The company is generating huge amounts of free cash flow, even while building out two new factories.
But a weak stock market and looming recession could affect Tesla.
In full disclosure I have owned and driven a Tesla Model S since 2016. My current model is a black 2021 Plaid.
I have owned shares of Tesla for most of the last six years but sold my shares in two batches in 2021. I am waiting for a good entry point to become a shareholder again.
Tesla is not immune to the current bear market in stocks, caused, among other things, by rising interest rates. As long as central bankers must raise rates to fight inflation, the risk of a recession looms large and stock prices will struggle.

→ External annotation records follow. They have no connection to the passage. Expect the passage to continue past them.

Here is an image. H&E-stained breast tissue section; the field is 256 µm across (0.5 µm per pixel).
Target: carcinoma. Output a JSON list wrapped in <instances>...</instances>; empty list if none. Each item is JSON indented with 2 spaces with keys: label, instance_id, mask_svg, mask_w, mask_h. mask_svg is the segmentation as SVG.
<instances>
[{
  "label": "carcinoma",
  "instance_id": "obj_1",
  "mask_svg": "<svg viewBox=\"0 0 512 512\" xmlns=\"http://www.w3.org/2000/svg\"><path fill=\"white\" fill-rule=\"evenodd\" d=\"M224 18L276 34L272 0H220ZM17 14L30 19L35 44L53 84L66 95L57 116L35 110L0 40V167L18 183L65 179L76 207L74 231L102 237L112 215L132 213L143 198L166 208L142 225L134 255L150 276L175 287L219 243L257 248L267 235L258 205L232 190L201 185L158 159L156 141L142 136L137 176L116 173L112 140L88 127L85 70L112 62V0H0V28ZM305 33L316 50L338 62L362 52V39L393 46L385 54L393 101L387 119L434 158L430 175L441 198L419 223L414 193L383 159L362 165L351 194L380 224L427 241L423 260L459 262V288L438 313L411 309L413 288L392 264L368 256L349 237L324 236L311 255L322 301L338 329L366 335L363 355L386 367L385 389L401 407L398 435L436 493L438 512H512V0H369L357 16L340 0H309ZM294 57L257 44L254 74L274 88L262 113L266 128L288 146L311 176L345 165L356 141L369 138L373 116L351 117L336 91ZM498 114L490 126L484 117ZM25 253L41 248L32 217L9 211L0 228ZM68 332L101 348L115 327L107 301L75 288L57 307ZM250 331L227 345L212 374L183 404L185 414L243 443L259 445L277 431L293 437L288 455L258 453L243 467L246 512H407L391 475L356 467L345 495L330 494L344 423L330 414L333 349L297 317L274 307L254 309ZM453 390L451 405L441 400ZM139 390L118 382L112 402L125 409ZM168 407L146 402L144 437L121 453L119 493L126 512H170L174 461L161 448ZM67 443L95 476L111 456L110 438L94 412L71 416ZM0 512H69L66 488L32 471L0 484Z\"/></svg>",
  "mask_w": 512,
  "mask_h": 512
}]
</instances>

On the positive side for Tesla, on a longer-term basis, there is growing sales momentum with increased consumer interest in switching to electric vehicles. Since there are a total of one billion ICE vehicles on the road in the world, and more than 300 million in the US alone, the market opportunity for makers of electric vehicles is huge and will be for decades to come. And Tesla is the leader. New opportunities with light trucks, which are not available yet, could drive US sales much higher for both Tesla and Ford.
The most recent quarterly report was released October 19. You can access the 29-page report here.
The numbers were excellent:
- Free cash flow of $8.9 billion latest 12 months (all numbers in US dollars)
- $3.7 billion in operating income
- 27.9 percent automotive gross margin (the leader in the automotive industry)
- Revenues up 55 percent in the latest 12 months
- Operating expenses up 2 percent in the latest 12 months
- Net income up 102 percent
Tesla is spending money on ramping up two new factories in Berlin, Germany and Austin, Texas. Tesla is converting battery cell production to the new, larger 4680 platform.
Tesla is currently able to produce vehicles at the rate of about 2 million per year, but plans are to grow production capacity by 50 percent annually. New plants will be announced soon, perhaps in Mexico and Canada and elsewhere. The Cybertruck and the Semi rollouts are imminent.
The goal of 50 percent annual increase in production and sales is aggressive. Tesla restated that goal in the recent report. If that pace is maintained to 2027, production would be about 15 million vehicles, which means adding more than ten new factories in less than five years.
A hint of a bump in the road appeared October 24, 2022, when Tesla announced a reduction in the selling price of some vehicles in China. Is that a sign of weak demand? With very high gross margins Tesla has room to reduce prices, but it will be impossible to increase production as planned, if demand slows during a recession.